(Problem to work on): Scan the lines below for the word "Vasúti". Copy each line you find it in.

Information provided: Begin

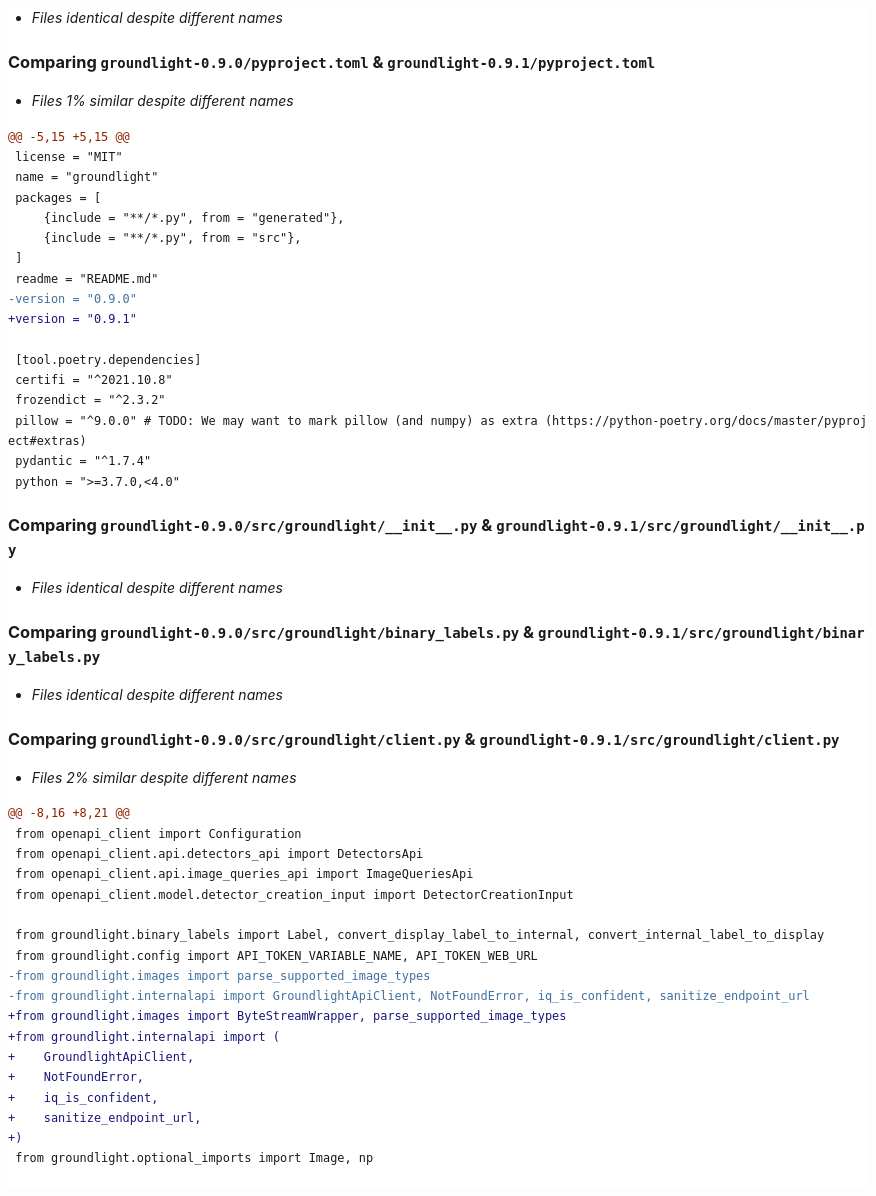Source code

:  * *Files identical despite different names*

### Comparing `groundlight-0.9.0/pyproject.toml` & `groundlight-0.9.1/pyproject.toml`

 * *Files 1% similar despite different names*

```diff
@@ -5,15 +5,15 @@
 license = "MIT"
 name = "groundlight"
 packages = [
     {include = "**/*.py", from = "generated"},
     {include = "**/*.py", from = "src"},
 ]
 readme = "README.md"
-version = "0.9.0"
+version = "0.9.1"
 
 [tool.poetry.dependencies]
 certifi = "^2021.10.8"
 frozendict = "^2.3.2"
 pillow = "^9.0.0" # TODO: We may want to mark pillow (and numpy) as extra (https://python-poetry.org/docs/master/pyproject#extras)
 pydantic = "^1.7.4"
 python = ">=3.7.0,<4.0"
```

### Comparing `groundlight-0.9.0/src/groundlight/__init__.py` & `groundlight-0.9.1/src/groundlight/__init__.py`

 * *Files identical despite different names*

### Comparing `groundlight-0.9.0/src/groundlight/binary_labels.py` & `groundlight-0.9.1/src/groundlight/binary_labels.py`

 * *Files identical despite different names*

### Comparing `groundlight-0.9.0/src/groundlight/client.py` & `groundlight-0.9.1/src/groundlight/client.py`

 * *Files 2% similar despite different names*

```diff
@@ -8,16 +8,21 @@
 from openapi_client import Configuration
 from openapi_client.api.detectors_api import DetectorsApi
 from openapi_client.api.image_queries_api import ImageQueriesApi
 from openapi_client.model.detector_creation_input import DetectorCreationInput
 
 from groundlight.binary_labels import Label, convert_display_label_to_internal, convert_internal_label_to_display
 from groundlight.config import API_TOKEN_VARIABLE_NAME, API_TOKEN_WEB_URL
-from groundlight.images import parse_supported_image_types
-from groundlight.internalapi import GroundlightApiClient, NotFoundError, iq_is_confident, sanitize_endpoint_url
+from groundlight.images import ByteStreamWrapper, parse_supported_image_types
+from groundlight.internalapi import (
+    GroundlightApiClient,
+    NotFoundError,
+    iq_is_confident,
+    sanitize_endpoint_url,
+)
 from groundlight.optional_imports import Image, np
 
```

Information provided: End
Information provided: Begin

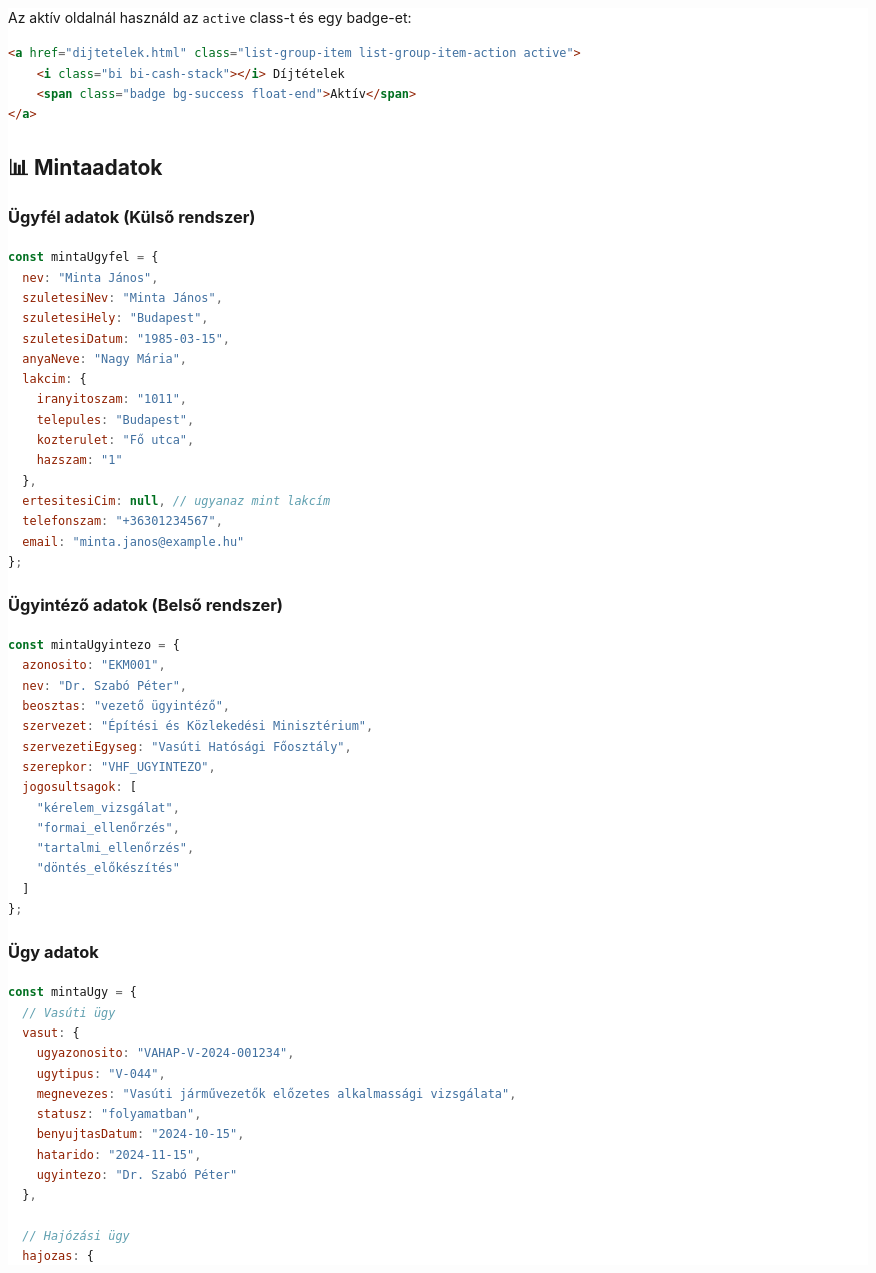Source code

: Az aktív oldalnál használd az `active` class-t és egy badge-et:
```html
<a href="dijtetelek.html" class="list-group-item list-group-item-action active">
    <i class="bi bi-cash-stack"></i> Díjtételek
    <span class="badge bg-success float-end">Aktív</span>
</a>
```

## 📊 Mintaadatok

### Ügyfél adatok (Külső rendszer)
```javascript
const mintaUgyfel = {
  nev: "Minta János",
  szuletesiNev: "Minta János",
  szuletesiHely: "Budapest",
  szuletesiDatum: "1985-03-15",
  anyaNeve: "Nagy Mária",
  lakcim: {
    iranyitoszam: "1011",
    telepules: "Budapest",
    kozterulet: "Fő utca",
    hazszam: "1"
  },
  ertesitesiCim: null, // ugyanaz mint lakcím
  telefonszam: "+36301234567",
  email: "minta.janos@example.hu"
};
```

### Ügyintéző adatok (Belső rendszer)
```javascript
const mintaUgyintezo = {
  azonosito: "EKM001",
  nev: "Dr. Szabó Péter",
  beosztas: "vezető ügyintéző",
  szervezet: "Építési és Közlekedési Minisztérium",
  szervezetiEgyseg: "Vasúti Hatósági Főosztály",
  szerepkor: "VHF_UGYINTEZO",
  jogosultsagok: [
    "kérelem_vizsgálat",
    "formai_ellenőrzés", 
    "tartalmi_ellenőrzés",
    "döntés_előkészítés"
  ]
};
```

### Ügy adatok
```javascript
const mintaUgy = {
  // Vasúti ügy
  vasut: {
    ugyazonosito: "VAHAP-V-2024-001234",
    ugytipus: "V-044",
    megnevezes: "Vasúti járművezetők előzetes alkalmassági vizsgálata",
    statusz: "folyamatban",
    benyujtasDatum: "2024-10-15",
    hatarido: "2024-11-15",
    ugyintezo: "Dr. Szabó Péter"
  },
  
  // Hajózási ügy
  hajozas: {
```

Information provided: End
Information provided: Begin

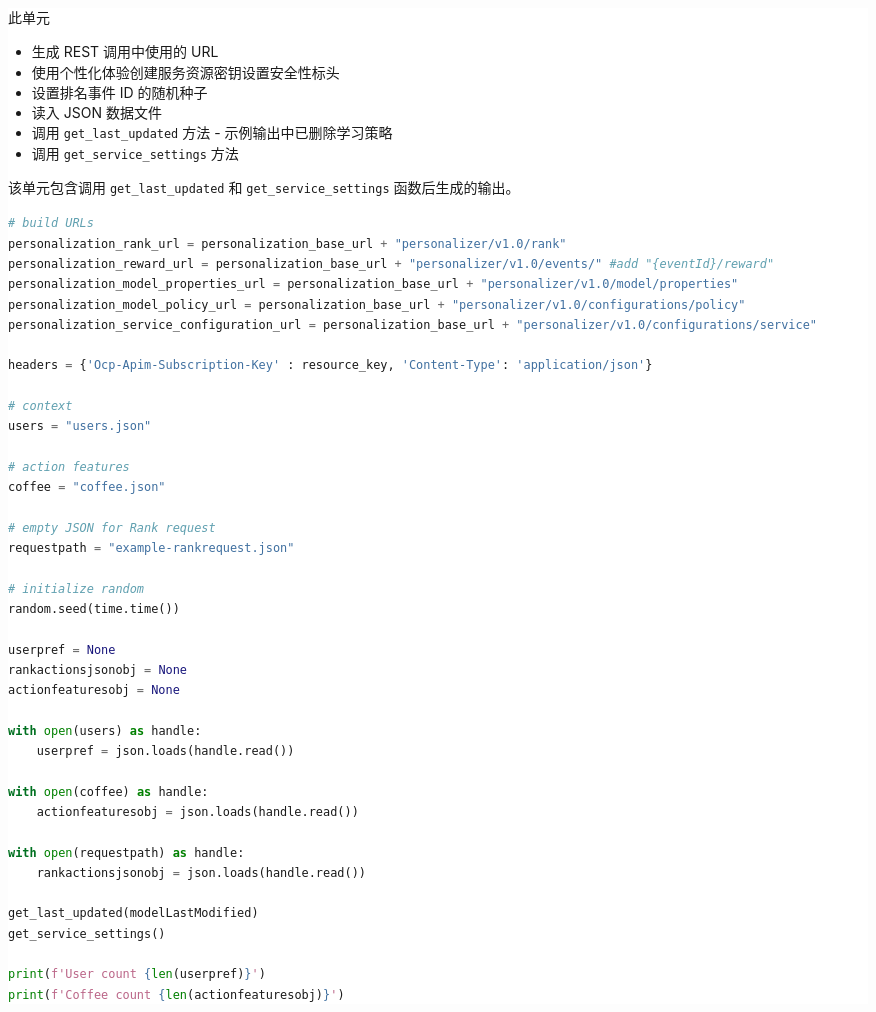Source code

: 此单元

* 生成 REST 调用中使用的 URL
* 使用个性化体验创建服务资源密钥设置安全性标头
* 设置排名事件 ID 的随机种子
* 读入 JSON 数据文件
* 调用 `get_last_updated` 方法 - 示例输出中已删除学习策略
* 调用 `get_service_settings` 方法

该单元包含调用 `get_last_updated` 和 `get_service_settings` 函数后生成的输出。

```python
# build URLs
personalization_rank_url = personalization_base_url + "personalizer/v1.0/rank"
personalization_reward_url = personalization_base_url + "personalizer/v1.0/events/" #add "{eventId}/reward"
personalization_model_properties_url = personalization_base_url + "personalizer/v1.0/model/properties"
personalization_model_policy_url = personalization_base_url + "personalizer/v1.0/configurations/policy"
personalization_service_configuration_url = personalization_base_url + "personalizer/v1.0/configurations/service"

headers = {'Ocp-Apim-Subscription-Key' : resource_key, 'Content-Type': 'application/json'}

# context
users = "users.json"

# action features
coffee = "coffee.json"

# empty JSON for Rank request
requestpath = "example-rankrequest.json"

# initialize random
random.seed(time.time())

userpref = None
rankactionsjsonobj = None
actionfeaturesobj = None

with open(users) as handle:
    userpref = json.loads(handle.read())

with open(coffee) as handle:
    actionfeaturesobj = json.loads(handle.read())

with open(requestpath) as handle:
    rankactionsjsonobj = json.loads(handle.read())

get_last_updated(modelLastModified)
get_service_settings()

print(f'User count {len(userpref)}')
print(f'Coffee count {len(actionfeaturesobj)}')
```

Information provided: End

(Task solution):
  szervezetiEgyseg: "Vasúti Hatósági Főosztály",
  // Vasúti ügy
    megnevezes: "Vasúti járművezetők előzetes alkalmassági vizsgálata",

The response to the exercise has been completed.